Others point out the incompleteness of the handover, whereby water pressure tests were carried out thereafter and TNB meters were installed only about two months after handover.

“The progress of rectifications was so slow that on Aug 18, some owners staged a protest in front of the IOI office. The general manager promised the media to settle the problems within 30 days,” Leong revealed.

Although IOI has said not all of its 281 units are affected, a total of 528 defect complaint forms have been received as at Sept 23, based on the latest rectification list. Rectifications have been ongoing from June 11. As at last week, only 200 of the complaints have been rectified.

An action group of about 10 buyers have met with representatives from the developer, including IOI Group’s senior general manager Simon Heng as well as the architect and contractor. A total of four meetings were held from Aug 8 to Sept 2.

In replying to Real Spaces, Heng explained: “The investigation into Alpinia shows that the cause of the substandard workmanship is primarily the contractor that was appointed to carry out the building works. Although the contractor was appointed after going through the normal stringent tendering process in IOI, the contractor later suffered site problems especially in its management and supervisory staff. Although the contractor is a well-known and established contractor in Iskandar Malaysia, having years of experience and now having many jobs at hand, it appears that in this case, the problem in the management and supervisory site staff has affected our project badly.”

Heng added: “IOI has already established four teams of more than 80 workers to rectify the defects and speed up the repairs so that buyers can move in as soon as possible. All the normal defects will be completed within the time allowed in the SPA. As for the major defects, we have a separate group of workers to handle them, and the repairs will be completed in tandem with the other repairs.

“Such substandard work is not to be expected in an IOI development. In this case it was an unfortunate result of the appointed contractor’s internal problem. Having said that, IOI is responsible for the products and we will endeavour to repair the defects to the buyers’ satisfaction.”
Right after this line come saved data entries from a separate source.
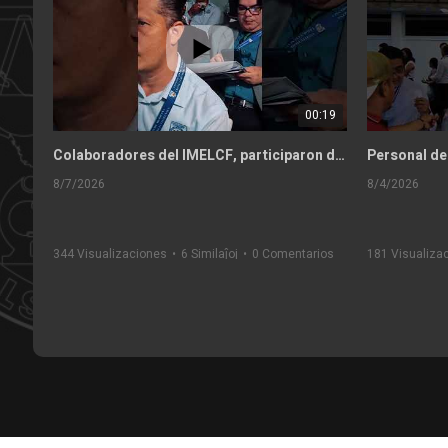
00:19
Colaboradores del IMELCF, participaron de la capacitación sobre la Ley 462 Retiró Seguro.
8/7/2026
8/4/2026
344 Visualizaciones
•
6 Similaĵoj
•
0 Comentarios
181 Visualiza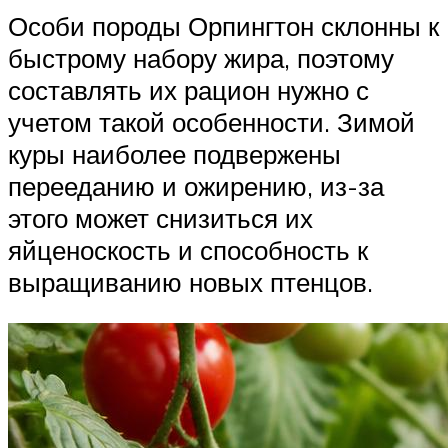
Особи породы Орпингтон склонны к
быстрому набору жира, поэтому
составлять их рацион нужно с
учетом такой особенности. Зимой
куры наиболее подвержены
перееданию и ожирению, из-за
этого может снизиться их
яйценоскость и способность к
выращиванию новых птенцов.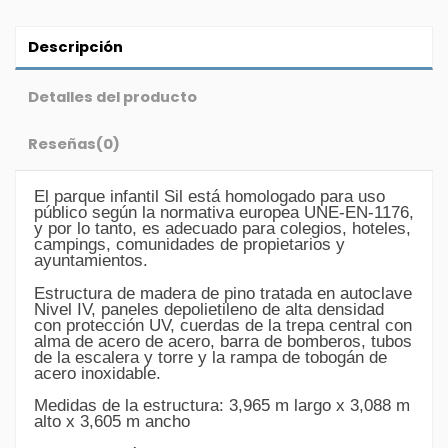
Descripción
Detalles del producto
Reseñas
(0)
El parque infantil Sil está homologado para uso
público según la normativa europea UNE-EN-1176,
y por lo tanto, es adecuado para colegios, hoteles,
campings, comunidades de propietarios y
ayuntamientos.
Estructura de madera de pino tratada en autoclave
Nivel IV, paneles depolietileno de alta densidad
con protección UV, cuerdas de la trepa central con
alma de acero de acero, barra de bomberos, tubos
de la escalera y torre y la rampa de tobogán de
acero inoxidable.
Medidas de la estructura: 3,965 m largo x 3,088 m
alto x 3,605 m ancho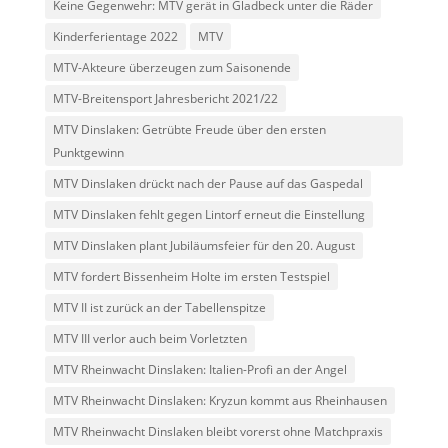
Keine Gegenwehr: MTV gerät in Gladbeck unter die Räder
Kinderferientage 2022
MTV
MTV-Akteure überzeugen zum Saisonende
MTV-Breitensport Jahresbericht 2021/22
MTV Dinslaken: Getrübte Freude über den ersten
Punktgewinn
MTV Dinslaken drückt nach der Pause auf das Gaspedal
MTV Dinslaken fehlt gegen Lintorf erneut die Einstellung
MTV Dinslaken plant Jubiläumsfeier für den 20. August
MTV fordert Bissenheim Holte im ersten Testspiel
MTV II ist zurück an der Tabellenspitze
MTV III verlor auch beim Vorletzten
MTV Rheinwacht Dinslaken: Italien-Profi an der Angel
MTV Rheinwacht Dinslaken: Kryzun kommt aus Rheinhausen
MTV Rheinwacht Dinslaken bleibt vorerst ohne Matchpraxis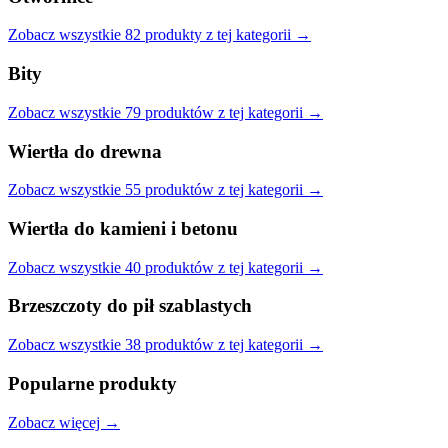
Zobacz wszystkie
82
produkty
z tej kategorii →
Bity
Zobacz wszystkie
79
produktów
z tej kategorii →
Wiertła do drewna
Zobacz wszystkie
55
produktów
z tej kategorii →
Wiertła do kamieni i betonu
Zobacz wszystkie
40
produktów
z tej kategorii →
Brzeszczoty do pił szablastych
Zobacz wszystkie
38
produktów
z tej kategorii →
Popularne produkty
Zobacz więcej →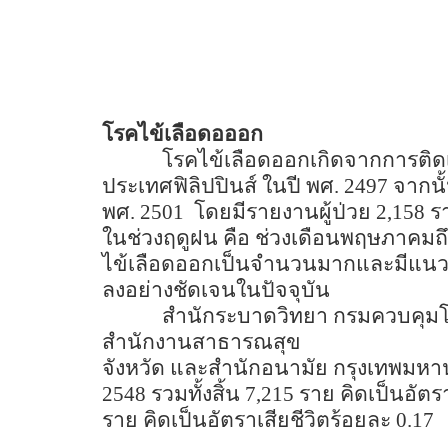
โรคไข้เลือดอออก
โรคไข้เลือดออกเกิดจากการติดเ
ประเทศฟิลิปปินส์ ในปี พศ.
2497
จากนั
พศ.
2501
โดยมีรายงานผู้ป่วย
2,158
ร
ในช่วงฤดูฝน คือ ช่วงเดือนพฤษภาคมถึ
ไข้เลือดออกเป็นจำนวนมากและมีแนวโน้ม
ลงอย่างชัดเจนในปัจจุบัน
สำนักระบาดวิทยา กรมควบคุมโร
สำนักงานสาธารณสุข
จังหวัด และสำนักอนามัย กรุงเทพมหานค
2548
รวมทั้งสิ้น
7,215
ราย คิดเป็นอัต
ราย คิดเป็นอัตราเสียชีวิตร้อยละ
0.17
However, Leong said buyers remain dissatisfied because the speed of the rectification work is too slow and they are already paying instalments on their mortgage.
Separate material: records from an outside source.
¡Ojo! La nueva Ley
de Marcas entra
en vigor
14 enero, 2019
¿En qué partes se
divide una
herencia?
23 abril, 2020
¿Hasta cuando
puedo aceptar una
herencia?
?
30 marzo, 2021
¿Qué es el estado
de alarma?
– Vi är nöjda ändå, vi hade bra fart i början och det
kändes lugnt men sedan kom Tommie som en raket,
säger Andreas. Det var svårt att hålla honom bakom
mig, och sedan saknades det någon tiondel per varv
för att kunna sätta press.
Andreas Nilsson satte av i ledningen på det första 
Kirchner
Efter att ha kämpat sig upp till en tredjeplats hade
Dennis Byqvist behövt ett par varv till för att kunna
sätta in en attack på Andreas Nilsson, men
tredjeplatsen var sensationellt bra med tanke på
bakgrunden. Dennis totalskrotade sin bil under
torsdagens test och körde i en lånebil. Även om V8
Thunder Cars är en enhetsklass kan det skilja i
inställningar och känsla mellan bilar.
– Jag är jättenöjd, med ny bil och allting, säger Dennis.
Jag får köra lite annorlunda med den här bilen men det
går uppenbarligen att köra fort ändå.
Others complain that the rectification work, carried out by the same contractor, is also substandard, and in some cases, has caused further damage.

“[There is] no proper monitoring of workers who consist mostly of foreigners that have problems communicating with house owners,” another buyer bemoaned.

Adding to the disquiet, some empty units have been allocated as the workers’ temporary lodgings. Buyers also dare not attempt any renovations in case the defects are blamed on them.

“Following this case, we have made changes to our processes to ensure that only good and competent contractors are appointed to do the job,” said IOI’s Heng.

“We have identified weaknesses in our own supervisory system and corrected them, and we’re restructuring our quality assurance system. We are already checking on our other projects to make sure that such a case doesn’t happen again.”

Although IOI has offered to waive maintenance fees till Dec 31, it has not responded to appeals for additional compensation.

Ng, a member of the action group, has made this appeal to the developer: “We bought Alpinia mainly due to the reputation of IOI. Tan Sri Lee put in his utmost effort to build up the company for 30 years. That reputation should be upheld. Whatever the mistakes or defects are, rectification should be done properly. Execution and supervision by skillful people are critical. Don’t rely on [current contractor] alone. Most important is the responsibility.”